‘Comportamento parcial de Moro causou série de prejuízos ao país’, afirma advogado sobre ação popular

Fabiano Silva dos Santos cita perda estimada de R$ 143 bilhões e fala em ‘oportunidade’ para que o ex-ministro e procuradores prestarem ‘contas à sociedade’

  • Por Jovem Pan
  • 25/05/2022 08h29 - Atualizado em 25/05/2022 09h03
Reprodução/Pânico Sergio Moro no estúdio do Morning Show Em nota, Sergio Moro afirmou que ação é “risível” e falou em “inversão de valores”

O ex-juiz Sergio Moro (União) deve ser responsabilizado e ressarcir os prejuízos causados pela Operação Lava Jato ao Brasil. É o que defende uma ação popular aceita pelo juiz federal Charles Renaud Frazão de Morais, que pede indenização por parte do ex-ministro por irregularidades cometidas na força-tarefa. A avaliação é que o comportamento parcial do ex-juiz causou uma “série de prejuízos ao país”, explica o advogado Fabiano Silva dos Santos, coordenador do Prerrogativas e um dos responsáveis pela ação. “O ex-juiz foi declarado suspeito e parcial pelo STF, esse comportamento do ex-juiz e de alguns procuradores causou uma série de prejuízos ao país. Eles alegam que recuperaram R$ 5 bilhões, mas os prejuízos estimados, tem estudos que citam, são de R$ 143 bilhões. São prejuízos muito grandes que a operação trouxe para o país. Então, nada mais natural que respondam também, é boa oportunidade para que eles prestem contas à sociedade sobre essa atuação”, defendeu o advogado, em entrevista ao Jornal da Manhã, da Jovem Pan News, nesta quarta-feira, 25.

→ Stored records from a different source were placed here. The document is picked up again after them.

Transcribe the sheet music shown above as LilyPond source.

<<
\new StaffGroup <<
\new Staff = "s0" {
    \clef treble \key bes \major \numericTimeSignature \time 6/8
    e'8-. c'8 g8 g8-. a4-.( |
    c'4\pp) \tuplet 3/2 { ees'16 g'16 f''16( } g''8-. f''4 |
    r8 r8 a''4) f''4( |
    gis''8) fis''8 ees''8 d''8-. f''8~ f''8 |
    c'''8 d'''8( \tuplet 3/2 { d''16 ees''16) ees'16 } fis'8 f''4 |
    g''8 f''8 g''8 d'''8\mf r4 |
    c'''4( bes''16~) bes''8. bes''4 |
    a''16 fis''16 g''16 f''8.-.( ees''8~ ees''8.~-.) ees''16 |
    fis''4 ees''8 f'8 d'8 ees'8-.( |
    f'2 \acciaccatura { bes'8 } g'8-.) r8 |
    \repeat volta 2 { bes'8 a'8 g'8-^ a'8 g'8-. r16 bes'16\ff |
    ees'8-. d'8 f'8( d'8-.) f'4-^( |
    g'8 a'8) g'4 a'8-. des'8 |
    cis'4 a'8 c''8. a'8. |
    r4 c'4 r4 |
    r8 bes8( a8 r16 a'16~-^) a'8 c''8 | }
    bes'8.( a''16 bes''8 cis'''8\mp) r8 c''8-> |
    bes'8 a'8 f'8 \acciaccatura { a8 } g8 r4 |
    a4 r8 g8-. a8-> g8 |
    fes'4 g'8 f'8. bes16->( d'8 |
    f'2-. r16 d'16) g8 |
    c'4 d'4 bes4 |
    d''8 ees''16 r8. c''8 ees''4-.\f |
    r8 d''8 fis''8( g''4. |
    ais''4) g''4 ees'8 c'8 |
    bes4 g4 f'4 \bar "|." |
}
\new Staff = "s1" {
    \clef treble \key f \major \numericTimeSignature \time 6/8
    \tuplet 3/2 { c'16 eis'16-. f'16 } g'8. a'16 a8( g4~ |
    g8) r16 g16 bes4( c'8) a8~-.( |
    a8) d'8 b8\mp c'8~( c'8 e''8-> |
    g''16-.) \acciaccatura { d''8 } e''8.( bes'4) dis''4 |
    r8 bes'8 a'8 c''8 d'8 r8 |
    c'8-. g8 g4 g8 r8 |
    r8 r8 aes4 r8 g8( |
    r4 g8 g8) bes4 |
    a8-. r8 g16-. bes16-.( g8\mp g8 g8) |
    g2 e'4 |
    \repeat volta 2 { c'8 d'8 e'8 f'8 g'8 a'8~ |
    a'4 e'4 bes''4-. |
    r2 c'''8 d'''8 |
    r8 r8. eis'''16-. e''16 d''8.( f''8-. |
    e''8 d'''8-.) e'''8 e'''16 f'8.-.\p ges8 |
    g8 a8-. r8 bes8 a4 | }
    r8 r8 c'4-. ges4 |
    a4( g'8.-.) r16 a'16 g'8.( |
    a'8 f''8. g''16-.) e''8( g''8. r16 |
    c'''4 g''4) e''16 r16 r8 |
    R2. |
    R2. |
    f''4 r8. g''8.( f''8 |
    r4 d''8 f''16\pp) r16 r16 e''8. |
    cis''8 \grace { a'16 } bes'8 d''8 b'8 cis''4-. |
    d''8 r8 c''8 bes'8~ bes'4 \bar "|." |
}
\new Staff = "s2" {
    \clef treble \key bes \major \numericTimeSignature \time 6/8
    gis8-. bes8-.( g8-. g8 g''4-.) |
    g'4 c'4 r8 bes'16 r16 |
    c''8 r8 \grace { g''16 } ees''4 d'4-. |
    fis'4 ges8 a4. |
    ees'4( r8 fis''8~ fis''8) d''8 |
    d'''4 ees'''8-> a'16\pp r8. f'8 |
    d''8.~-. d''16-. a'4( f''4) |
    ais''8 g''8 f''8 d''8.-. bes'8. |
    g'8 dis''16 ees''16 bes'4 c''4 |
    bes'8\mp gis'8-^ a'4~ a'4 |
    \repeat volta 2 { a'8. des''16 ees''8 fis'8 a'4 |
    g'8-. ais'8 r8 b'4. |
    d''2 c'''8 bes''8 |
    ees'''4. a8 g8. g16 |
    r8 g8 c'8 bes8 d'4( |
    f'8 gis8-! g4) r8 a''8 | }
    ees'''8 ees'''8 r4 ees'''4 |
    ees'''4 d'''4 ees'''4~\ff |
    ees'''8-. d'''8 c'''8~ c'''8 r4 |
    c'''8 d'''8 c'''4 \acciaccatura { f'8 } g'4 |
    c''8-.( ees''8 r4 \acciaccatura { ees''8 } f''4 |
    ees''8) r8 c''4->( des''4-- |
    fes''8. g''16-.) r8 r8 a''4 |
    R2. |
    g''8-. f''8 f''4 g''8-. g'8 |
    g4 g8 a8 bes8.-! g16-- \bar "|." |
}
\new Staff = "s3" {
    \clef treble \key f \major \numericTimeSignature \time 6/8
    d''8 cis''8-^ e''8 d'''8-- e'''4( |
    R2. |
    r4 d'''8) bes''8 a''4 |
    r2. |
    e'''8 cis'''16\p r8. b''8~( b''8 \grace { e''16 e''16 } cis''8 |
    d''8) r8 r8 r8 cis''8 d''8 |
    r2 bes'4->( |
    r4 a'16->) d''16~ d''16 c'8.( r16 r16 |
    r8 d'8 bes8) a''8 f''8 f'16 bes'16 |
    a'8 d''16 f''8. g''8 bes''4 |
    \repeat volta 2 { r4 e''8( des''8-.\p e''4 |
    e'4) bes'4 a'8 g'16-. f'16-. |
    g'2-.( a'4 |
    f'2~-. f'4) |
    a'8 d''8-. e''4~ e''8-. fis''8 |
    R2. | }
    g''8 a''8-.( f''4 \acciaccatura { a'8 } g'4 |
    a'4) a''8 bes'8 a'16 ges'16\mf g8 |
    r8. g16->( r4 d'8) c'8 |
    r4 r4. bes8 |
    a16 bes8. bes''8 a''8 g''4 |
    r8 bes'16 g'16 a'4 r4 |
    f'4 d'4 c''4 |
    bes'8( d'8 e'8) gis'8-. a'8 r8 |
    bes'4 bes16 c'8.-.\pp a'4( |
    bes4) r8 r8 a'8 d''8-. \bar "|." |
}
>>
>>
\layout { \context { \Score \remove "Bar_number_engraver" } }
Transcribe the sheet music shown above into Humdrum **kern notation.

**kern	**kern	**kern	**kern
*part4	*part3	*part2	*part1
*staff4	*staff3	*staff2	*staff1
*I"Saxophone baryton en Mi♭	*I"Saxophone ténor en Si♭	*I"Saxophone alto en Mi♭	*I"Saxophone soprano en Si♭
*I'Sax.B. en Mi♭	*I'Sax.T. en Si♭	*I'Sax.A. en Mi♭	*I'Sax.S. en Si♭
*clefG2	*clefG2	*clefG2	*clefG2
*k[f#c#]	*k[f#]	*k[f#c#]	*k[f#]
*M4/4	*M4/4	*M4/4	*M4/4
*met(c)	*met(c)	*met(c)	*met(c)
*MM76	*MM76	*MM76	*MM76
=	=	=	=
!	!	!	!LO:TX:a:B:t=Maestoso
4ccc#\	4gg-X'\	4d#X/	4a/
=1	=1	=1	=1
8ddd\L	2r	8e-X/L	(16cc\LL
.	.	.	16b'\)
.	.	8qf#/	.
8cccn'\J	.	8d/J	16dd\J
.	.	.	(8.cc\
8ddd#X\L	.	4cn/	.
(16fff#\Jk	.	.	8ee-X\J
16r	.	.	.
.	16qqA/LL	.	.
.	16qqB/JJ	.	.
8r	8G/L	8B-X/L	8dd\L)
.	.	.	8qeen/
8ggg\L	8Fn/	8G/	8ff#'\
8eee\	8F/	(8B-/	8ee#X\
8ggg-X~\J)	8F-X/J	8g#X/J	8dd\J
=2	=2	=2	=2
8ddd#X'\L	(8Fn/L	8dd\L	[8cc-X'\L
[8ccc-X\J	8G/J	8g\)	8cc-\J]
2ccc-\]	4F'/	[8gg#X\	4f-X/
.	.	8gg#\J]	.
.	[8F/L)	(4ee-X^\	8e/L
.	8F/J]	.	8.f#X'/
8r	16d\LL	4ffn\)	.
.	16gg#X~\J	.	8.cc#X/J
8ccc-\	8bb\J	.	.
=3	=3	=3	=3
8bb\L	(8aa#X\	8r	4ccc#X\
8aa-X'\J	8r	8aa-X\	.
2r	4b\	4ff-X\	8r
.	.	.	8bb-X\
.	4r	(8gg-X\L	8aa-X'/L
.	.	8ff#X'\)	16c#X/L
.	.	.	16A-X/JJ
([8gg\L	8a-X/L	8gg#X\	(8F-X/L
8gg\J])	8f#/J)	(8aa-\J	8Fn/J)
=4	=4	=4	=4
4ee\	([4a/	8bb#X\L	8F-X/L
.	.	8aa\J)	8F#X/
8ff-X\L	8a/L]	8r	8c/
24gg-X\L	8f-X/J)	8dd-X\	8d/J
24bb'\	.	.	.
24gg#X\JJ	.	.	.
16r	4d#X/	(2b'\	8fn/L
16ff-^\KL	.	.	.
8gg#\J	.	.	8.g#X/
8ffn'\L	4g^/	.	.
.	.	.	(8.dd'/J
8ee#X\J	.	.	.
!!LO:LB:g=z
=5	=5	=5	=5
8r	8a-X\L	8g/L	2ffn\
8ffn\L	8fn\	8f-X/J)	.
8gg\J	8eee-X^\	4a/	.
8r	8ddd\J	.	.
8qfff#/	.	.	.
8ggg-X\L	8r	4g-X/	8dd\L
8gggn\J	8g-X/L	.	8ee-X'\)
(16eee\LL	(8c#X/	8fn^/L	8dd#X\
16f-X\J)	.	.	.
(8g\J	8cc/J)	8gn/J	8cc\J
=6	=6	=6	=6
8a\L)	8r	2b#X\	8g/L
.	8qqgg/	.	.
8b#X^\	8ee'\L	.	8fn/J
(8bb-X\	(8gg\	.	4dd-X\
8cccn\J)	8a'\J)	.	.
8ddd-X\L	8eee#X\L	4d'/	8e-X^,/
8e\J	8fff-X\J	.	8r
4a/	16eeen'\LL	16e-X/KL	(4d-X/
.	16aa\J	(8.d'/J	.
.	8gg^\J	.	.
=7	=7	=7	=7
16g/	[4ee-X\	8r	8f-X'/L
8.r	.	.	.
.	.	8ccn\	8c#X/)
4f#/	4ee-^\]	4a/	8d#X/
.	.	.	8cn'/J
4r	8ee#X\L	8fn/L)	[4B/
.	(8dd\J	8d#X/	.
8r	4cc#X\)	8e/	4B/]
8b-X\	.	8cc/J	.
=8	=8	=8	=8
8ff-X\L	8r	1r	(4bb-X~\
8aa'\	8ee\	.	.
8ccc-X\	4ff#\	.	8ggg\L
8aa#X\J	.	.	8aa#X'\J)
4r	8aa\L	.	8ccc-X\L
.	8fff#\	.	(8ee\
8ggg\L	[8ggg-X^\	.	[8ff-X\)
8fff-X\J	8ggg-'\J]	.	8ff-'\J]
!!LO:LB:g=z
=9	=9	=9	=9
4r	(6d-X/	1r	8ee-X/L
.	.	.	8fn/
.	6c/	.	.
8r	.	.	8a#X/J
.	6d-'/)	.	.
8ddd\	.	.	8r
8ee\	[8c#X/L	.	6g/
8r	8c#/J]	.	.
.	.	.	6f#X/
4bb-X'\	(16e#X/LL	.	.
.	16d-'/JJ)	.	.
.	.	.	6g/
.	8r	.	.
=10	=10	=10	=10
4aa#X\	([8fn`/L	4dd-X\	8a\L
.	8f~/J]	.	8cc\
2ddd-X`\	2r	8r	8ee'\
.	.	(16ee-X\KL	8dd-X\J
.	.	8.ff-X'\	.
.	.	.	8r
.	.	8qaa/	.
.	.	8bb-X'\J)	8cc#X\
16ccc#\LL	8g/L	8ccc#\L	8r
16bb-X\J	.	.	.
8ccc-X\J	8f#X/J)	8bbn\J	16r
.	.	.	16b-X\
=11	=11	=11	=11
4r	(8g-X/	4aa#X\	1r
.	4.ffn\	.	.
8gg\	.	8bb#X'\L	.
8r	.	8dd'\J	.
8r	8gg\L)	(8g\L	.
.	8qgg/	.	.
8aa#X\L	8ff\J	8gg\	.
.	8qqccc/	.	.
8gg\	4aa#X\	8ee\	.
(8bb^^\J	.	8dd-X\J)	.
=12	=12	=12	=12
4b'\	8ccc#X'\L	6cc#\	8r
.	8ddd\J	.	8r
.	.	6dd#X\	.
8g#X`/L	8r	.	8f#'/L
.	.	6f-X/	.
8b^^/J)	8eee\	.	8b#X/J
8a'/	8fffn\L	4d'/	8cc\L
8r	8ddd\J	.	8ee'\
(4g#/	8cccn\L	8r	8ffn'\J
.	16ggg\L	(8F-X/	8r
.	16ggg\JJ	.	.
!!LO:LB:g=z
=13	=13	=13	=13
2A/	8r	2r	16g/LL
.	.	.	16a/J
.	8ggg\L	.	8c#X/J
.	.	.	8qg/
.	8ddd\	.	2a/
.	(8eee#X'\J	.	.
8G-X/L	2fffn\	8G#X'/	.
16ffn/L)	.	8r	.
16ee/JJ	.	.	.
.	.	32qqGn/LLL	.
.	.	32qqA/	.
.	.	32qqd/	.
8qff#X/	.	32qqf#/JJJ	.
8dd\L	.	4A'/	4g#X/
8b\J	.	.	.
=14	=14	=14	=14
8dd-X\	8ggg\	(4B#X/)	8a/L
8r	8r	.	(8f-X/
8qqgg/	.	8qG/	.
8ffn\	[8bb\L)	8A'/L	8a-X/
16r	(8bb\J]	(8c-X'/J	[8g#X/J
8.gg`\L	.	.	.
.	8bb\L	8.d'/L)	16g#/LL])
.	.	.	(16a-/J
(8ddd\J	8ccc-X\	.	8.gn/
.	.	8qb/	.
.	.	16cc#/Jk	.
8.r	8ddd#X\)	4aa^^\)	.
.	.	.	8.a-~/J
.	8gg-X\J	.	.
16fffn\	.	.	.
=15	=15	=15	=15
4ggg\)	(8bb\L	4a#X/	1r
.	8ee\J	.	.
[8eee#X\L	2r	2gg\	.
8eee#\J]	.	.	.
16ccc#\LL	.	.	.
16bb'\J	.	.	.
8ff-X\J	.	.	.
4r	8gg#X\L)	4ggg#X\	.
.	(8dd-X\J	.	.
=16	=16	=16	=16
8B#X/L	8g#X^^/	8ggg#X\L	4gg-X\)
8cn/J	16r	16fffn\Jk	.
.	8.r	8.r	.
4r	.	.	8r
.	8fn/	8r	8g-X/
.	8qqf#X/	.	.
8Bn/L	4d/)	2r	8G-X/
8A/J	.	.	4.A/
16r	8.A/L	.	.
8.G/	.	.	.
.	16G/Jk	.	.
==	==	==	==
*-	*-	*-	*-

Fabiano Silva dos Santos mencionou que “diversos setores foram destruídos” pelo que chamou de “comportamento anômalo” do ex-juiz e alguns procuradores, entre eles o segmento da construção civil, com impacto para construtoras que atuavam no exterior, assim como no setor de óleo e gás e de fertilizantes. “Não se trata de combate à corrupção, combate à corrupção deve existir, mas tem que ter mecanismos que preservem a saúde das empresas e a Lava Jato não se preocupou com isso”, acrescentou, reforçando que preservar a saúde financeira das empresas também deveria ser um dos nortes da força-tarefa. “A gente não pode destruir aquilo que gera empregos”, concluiu.

A ação popular contra o Sergio Moro foi assinada por parlamentares do Partido dos Trabalhadores: Rui Falcão (SP), Erika Kokay (DF), Natália Bonavides (RN), José Nobre Guimarães (CE) e Paulo Pimenta (RS). Com a decisão do juiz federal Charles Renaud Frazão de Morais, o ex-ministro da Justiça se tornou réu. “Recebo a inicial. Cite-se o Réu. Intime-se o Ministério Público Federal para que tenha ciência da demanda”, escreveu o magistrado. Em nota, Sergio Moro afirmou que ação é “risível” e falou em “inversão de valores”.  “Todo mundo sabe que o que prejudica a economia é a corrupção e não o combate a ela”, mencionou, prometendo se defender, assim que citado.